С другой стороны, если он не умер… при одной мысли об этом едкий вкус ненависти заполнил мне горло. Что же мы тогда будем делать? Выхаживать его, наверное. Это, конечно, последнее, чего мне хочется, но я знал – Лили никогда не позволит мне дать ему умереть нарочно.
Я нехотя расплел наши пальцы. Пот растопил грязь на наших руках, так что, вставая, я чувствовал, как мгновенно остывает и становится липкой моя ладонь. Гравитация вдруг так потянула меня к земле, словно за время сидения мой вес вырос на две-три тонны, и я еще некоторое время неловко перетаптывался на месте, прежде чем смог идти.
Кент лежал в грязи, лицом вниз. Незачем было даже подходить к нему вплотную, чтобы увидеть кровь, красную, как пищевой краситель, которая заливала его белую форменную рубашку. Я начал считать прорехи – одна, две, три, четыре… кажется, даже пять. И если каждая соответствует ножевому ранению, то Лили права: Кент мертв.
Если она права… Сколько разных концовок можно придумать к этому предложению. Если она права, то я должен повернуть его безжизненное тело с живота на спину, должен коснуться его шеи или запястья в поисках пульса, должен заглянуть в его пустые глаза и убедиться, что мое барахтанье под ним было последним, что Кенту суждено было увидеть и ощутить в жизни. Если она права, то я должен избавиться от его тела так, чтобы никто и никогда не узнал, что с ним случилось.

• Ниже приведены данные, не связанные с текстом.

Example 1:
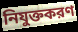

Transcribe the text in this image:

নিযুক্তকরণ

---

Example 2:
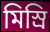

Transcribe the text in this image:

মিস্রি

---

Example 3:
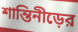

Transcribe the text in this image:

শান্তিনীড়ের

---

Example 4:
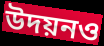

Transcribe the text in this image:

উদয়নও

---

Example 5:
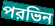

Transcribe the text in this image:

পরভিন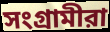
সংগ্রামীরা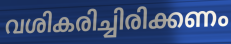
വശികരിച്ചിരിക്കണംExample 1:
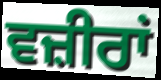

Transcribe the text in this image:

ਵਜ਼ੀਰਾਂ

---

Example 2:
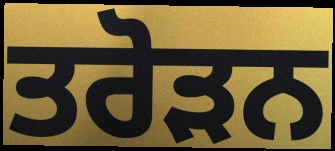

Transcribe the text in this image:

Лили не ошиблась. Кожа Кента была уже холодной на ощупь, когда я переворачивал его на спину, и не нужны были никакие врачебные навыки, чтобы в струйке крови, стекающей по его подбородку, распознать результат внутреннего кровотечения. Его бессмысленный, застывший взгляд чем-то напомнил мне Терезу, когда та лежала на полу самолета, мертвая. Раньше мне казалось, что, когда человек умирает, его глаза тихо и спокойно закрываются сами собой. С Маргарет так и было. Но оказалось, что люди, ушедшие не по своей воле, выглядят иначе; они как будто навеки застывают в той эмоции, которую им довелось испытать последней.

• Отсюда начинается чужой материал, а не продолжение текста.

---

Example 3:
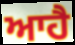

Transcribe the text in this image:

ਆਹੈ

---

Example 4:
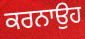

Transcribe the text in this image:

ਕਰਨਾਉਹ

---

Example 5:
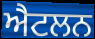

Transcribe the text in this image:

ਐਟਲਨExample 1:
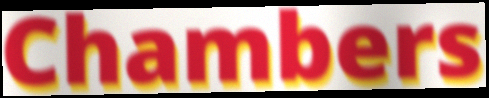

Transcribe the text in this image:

Chambers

Одно за другим я опускаю его веки; они, еще влажные изнутри, смыкаются легко, без усилий. Теперь смотреть на Кента становится легче. Присаживаясь рядом с телом на корточки, я ненадолго сам закрываю глаза и делаю глубокий вдох, словно надеюсь, что вместе с кислородом в мою грудь попадет хоть немного вдохновения и я придумаю, что с ним теперь делать. Даже в смерти Кент продолжает создавать проблемы. Когда мои глаза открываются снова, то взгляд сразу падает на ярко-оранжевое пятно в паре футов от тела Кента. Это нож – тот самый, который он мне сначала дал, а потом выбил из моих рук, – вернулся ко мне, словно в ответ на мою немую просьбу.